*** Block opens ***

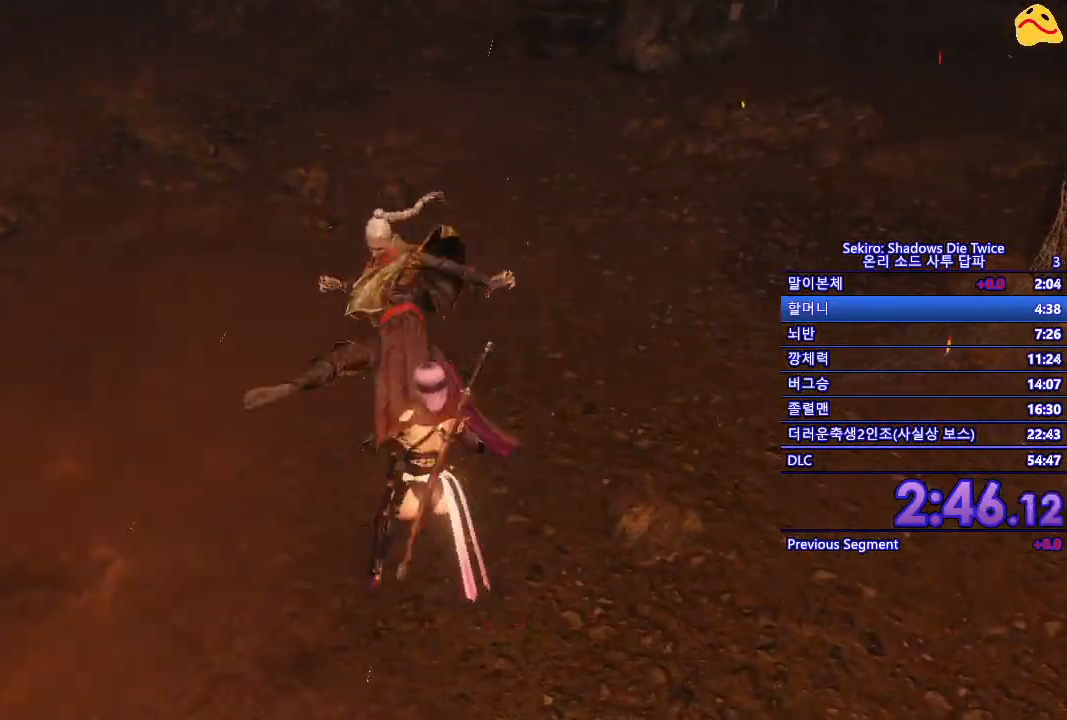
{"buttons": [], "left_stick": "center", "right_stick": "center", "events": [[50, "L1", "up"], [133, "R1", "down"], [350, "R1", "up"]]}
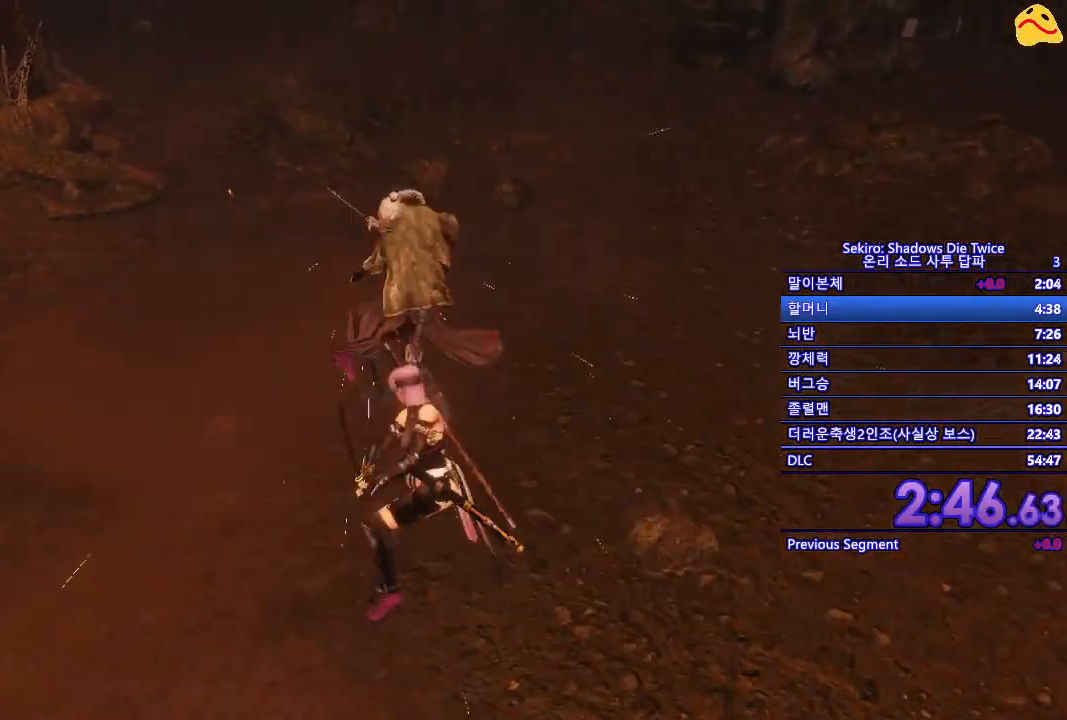
{"buttons": [], "left_stick": "center", "right_stick": "center", "events": [[250, "R1", "down"], [467, "R1", "up"]]}
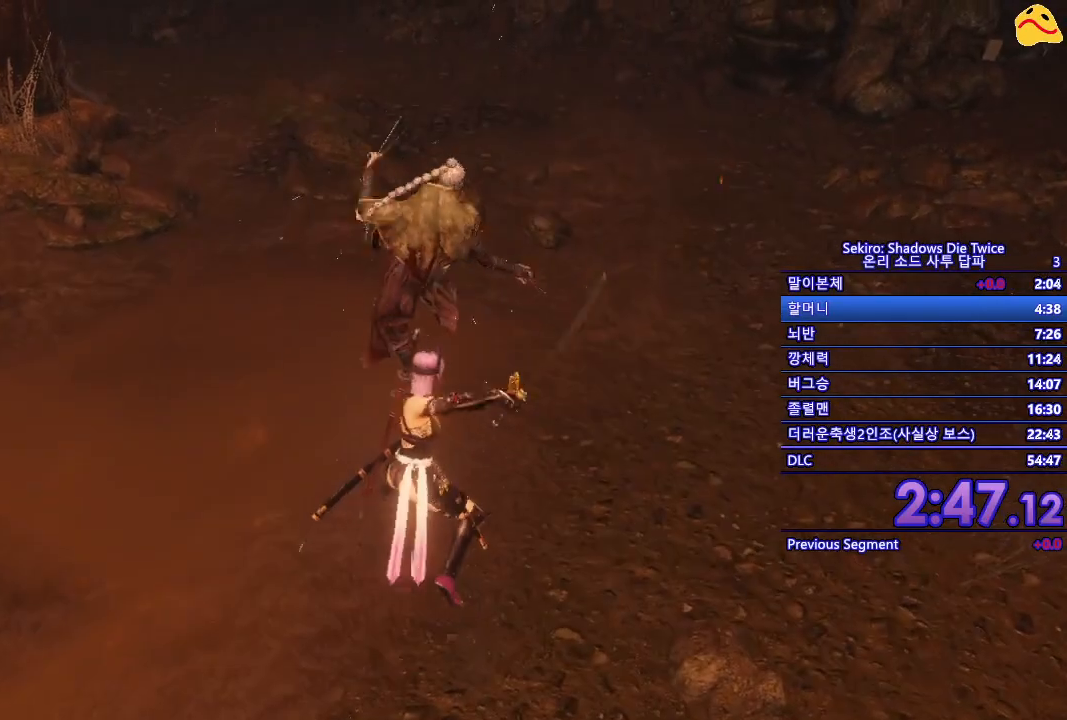
{"buttons": [], "left_stick": "center", "right_stick": "center", "events": []}
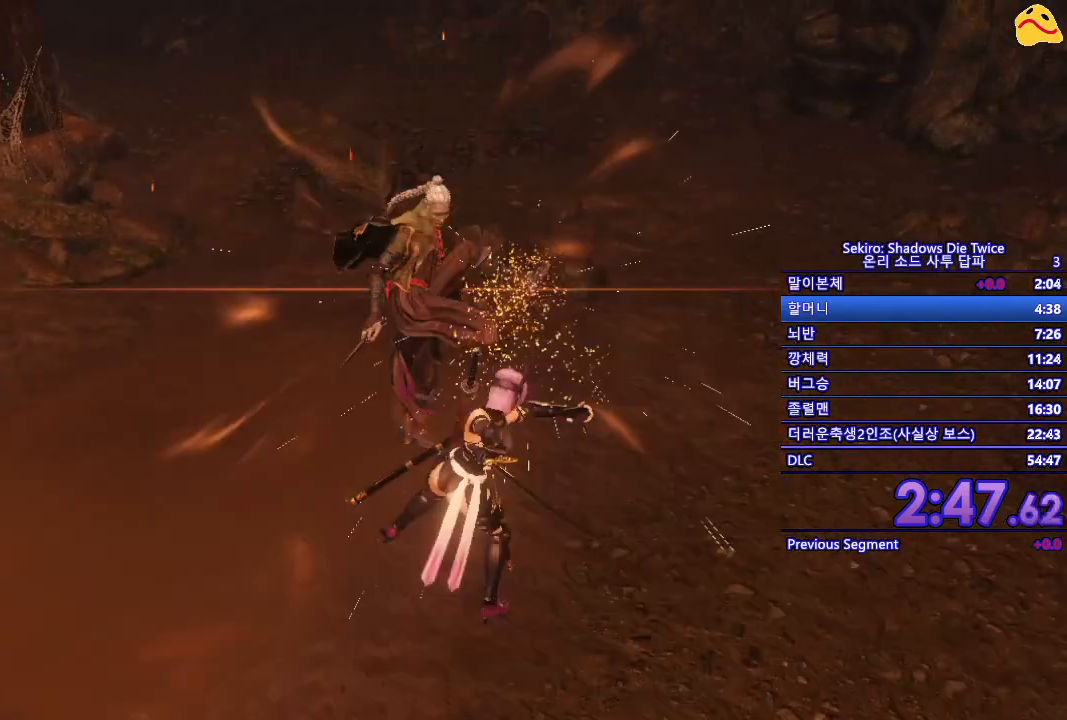
{"buttons": [], "left_stick": "center", "right_stick": "center", "events": []}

*** Block closes ***

Each line above should be written out again exactly, and no picture should appear in the copy.

## [WORKED SOLUTION]
{"buttons": [], "left_stick": "center", "right_stick": "center", "events": [[50, "L1", "up"], [133, "R1", "down"], [350, "R1", "up"]]}
{"buttons": [], "left_stick": "center", "right_stick": "center", "events": [[250, "R1", "down"], [467, "R1", "up"]]}
{"buttons": [], "left_stick": "center", "right_stick": "center", "events": []}
{"buttons": [], "left_stick": "center", "right_stick": "center", "events": []}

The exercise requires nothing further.